La démocratie en stuc

Que serions-nous devenus, nous autres descendants de Gaulois incultes et querelleurs, sans la colonisation romaine ? Difficile à dire. Environ trois siècles de domination plutôt bienveillante ont tout de même fait germer ce qui deviendra une nation raffinée et sophistiquée, merci pour notre humilité. Avec quelques (très) longs épisodes de chienlit barbare après la chute de l’Empire romain, convenons-en. En tout cas, nous sommes immensément redevables à notre ancien colonisateur. Pour autant, la morale contemporaine a banni les prétentions coloniales du petit manuel de la gouvernance.
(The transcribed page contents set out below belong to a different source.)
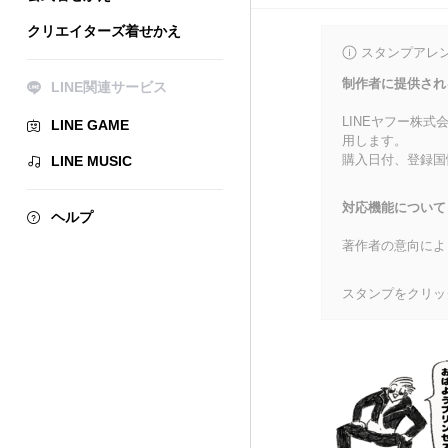
クリエイターズ着せかえ
スタンプアレ
制作者に提供され
LINE関連サービス
LINEヤフー株
LINE GAME
用します。
購入日付、登録国
LINE MUSIC
対応機能について
ヘルプ
著作者の意向によ
スタンプをクリッ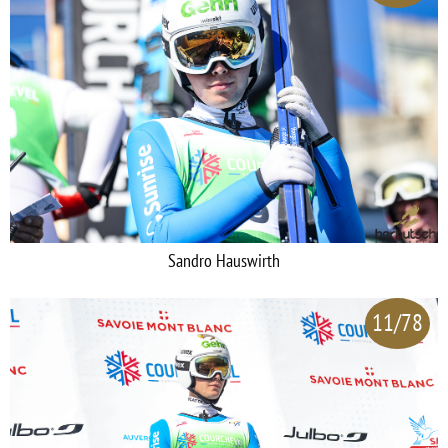
Sandro Hauswirth
11/78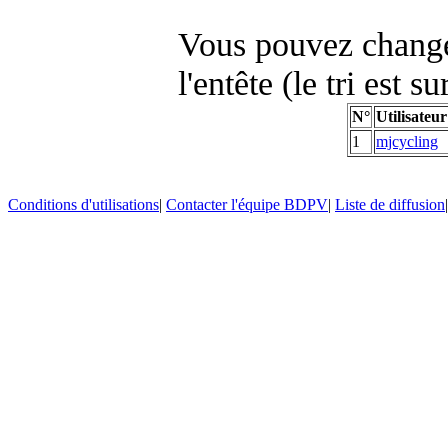
Vous pouvez changer
l'entête (le tri est s
N°
Utilisateur
1
mjcycling
Conditions d'utilisations
|
Contacter l'équipe BDPV
|
Liste de diffusion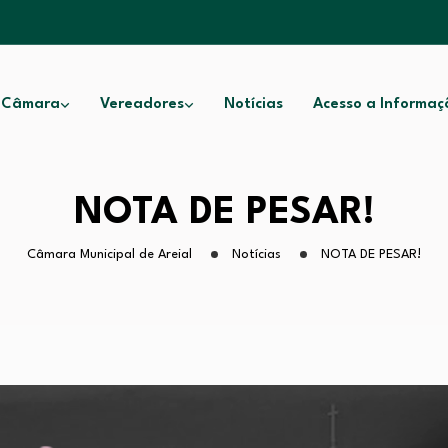
 Câmara
Vereadores
Notícias
Acesso a Informaç
NOTA DE PESAR!
Câmara Municipal de Areial
Notícias
NOTA DE PESAR!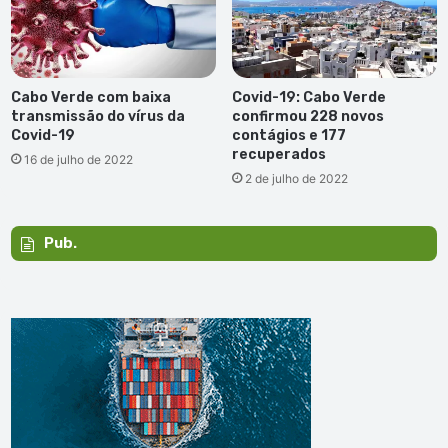
Cabo Verde com baixa
Covid-19: Cabo Verde
transmissão do vírus da
confirmou 228 novos
Covid-19
contágios e 177
recuperados
16 de julho de 2022
2 de julho de 2022
Pub.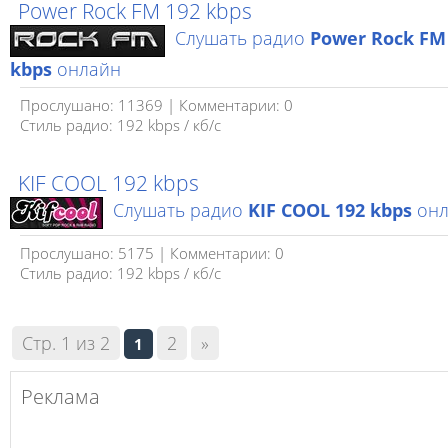
Power Rock FM 192 kbps
Слушать радио
Power Rock FM
kbps
онлайн
Прослушано: 11369 | Комментарии: 0
Стиль радио: 192 kbps / кб/c
KIF COOL 192 kbps
Слушать радио
KIF COOL 192 kbps
онл
Прослушано: 5175 | Комментарии: 0
Стиль радио: 192 kbps / кб/c
Стр. 1 из 2
2
»
1
Реклама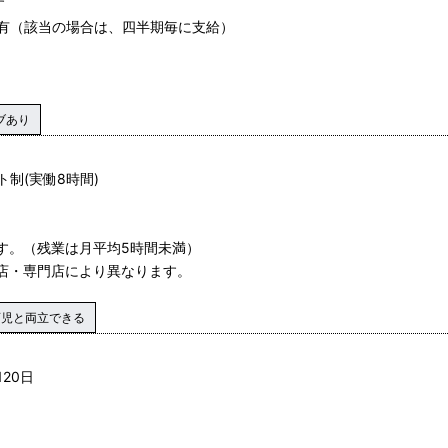
す
有（該当の場合は、四半期毎に支給）
ブあり
フト制(実働8時間)
ます。（残業は月平均5時間未満）
貨店・専門店により異なります。
育児と両立できる
20日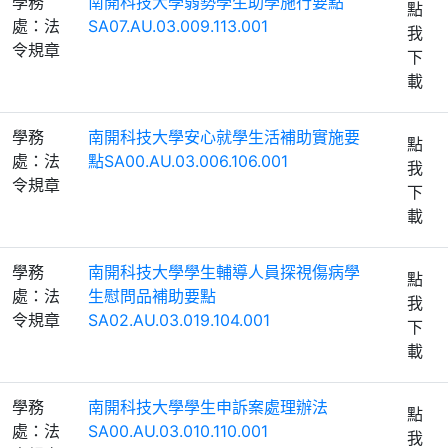
學務
南開科技大學弱勢學生助學施行要點
點
處：法
SA07.AU.03.009.113.001
我
令規章
下
載
學務
南開科技大學安心就學生活補助實施要
點
處：法
點SA00.AU.03.006.106.001
我
令規章
下
載
學務
南開科技大學學生輔導人員探視傷病學
點
處：法
生慰問品補助要點
我
令規章
SA02.AU.03.019.104.001
下
載
學務
南開科技大學學生申訴案處理辦法
點
處：法
SA00.AU.03.010.110.001
我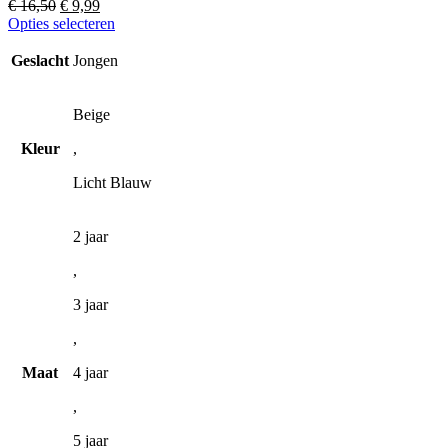
Oorspronkelijke
Huidige
€
16,50
€
9,99
prijs
prijs
Dit
Opties selecteren
was:
is:
product
€ 16,50.
€ 9,99.
heeft
Geslacht
Jongen
meerdere
variaties.
Deze
Beige
optie
Kleur
,
kan
gekozen
Licht Blauw
worden
op
de
2 jaar
productpagina
,
3 jaar
,
Maat
4 jaar
,
5 jaar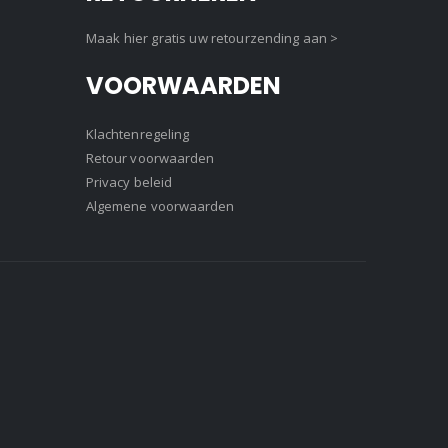
Maak hier gratis uw retourzending aan >
VOORWAARDEN
Klachtenregeling
Retour voorwaarden
Privacy beleid
Algemene voorwaarden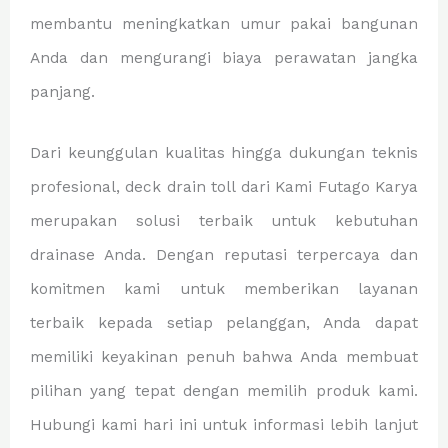
membantu meningkatkan umur pakai bangunan
Anda dan mengurangi biaya perawatan jangka
panjang.
Dari keunggulan kualitas hingga dukungan teknis
profesional, deck drain toll dari Kami Futago Karya
merupakan solusi terbaik untuk kebutuhan
drainase Anda. Dengan reputasi terpercaya dan
komitmen kami untuk memberikan layanan
terbaik kepada setiap pelanggan, Anda dapat
memiliki keyakinan penuh bahwa Anda membuat
pilihan yang tepat dengan memilih produk kami.
Hubungi kami hari ini untuk informasi lebih lanjut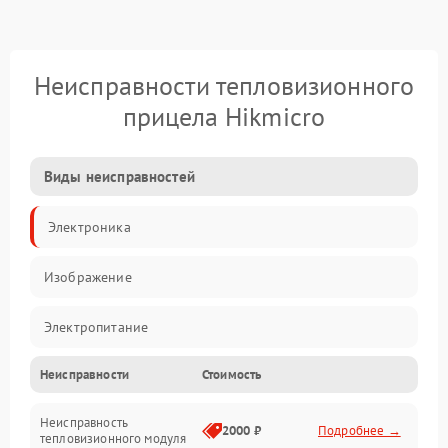
Неисправности тепловизионного
прицела Hikmicro
Виды неисправностей
Электроника
Изображение
Электропитание
Неисправности
Стоимость
Измерения
Неисправность
Матрица
2000 ₽
Подробнее →
тепловизионного модуля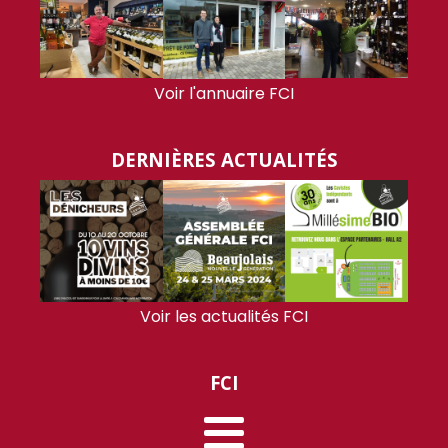
Voir l'annuaire FCI
DERNIÈRES ACTUALITÉS
Voir les actualités FCI
FCI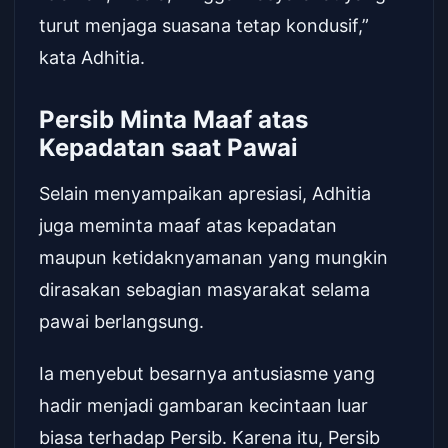
turut menjaga suasana tetap kondusif,”
kata Adhitia.
Persib Minta Maaf atas
Kepadatan saat Pawai
Selain menyampaikan apresiasi, Adhitia
juga meminta maaf atas kepadatan
maupun ketidaknyamanan yang mungkin
dirasakan sebagian masyarakat selama
pawai berlangsung.
Ia menyebut besarnya antusiasme yang
hadir menjadi gambaran kecintaan luar
biasa terhadap Persib. Karena itu, Persib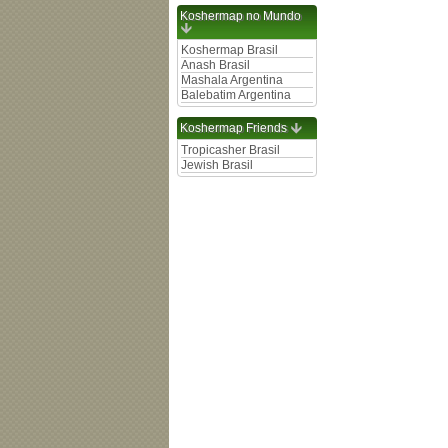
Koshermap no Mundo
Koshermap Brasil
Anash Brasil
Mashala Argentina
Balebatim Argentina
Koshermap Friends
Tropicasher Brasil
Jewish Brasil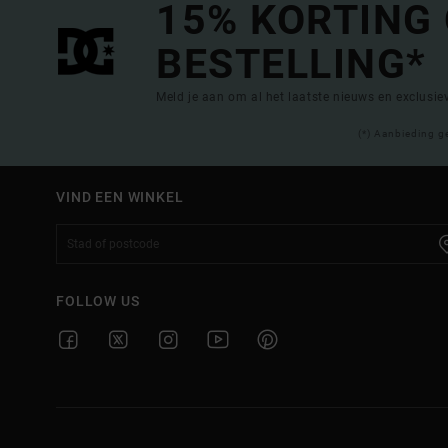
15% KORTING
BESTELLING*
Meld je aan om al het laatste nieuws en exclusi
(*) Aanbieding g
VIND EEN WINKEL
FOLLOW US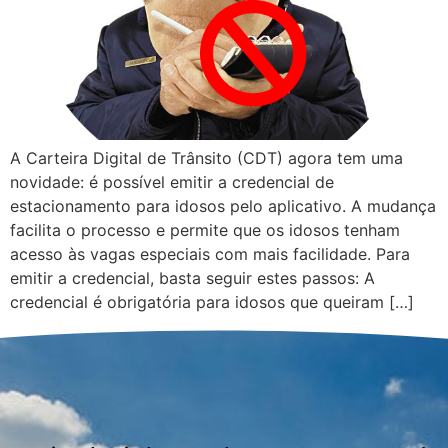
A Carteira Digital de Trânsito (CDT) agora tem uma
novidade: é possível emitir a credencial de
estacionamento para idosos pelo aplicativo. A mudança
facilita o processo e permite que os idosos tenham
acesso às vagas especiais com mais facilidade. Para
emitir a credencial, basta seguir estes passos: A
credencial é obrigatória para idosos que queiram […]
Au moins dans l’esprit : toutes les anciennes colonies, ou presque, sont désormais dirigées par des gouvernements élus sous les vertus indépassables du suffrage universel. Avec quelquefois l’aide d’Etats ou de firmes étrangers, qui ne sauraient tolérer que l’indépendance les prive de leurs intérêts. Il ne faut tout de même pas exagérer. L’Afrique est ainsi devenue l’archétype du faux-semblant démocratique, où de multiples potentats pillent leur pays avec plus de férocité que nul colon ne l’eût jamais osé.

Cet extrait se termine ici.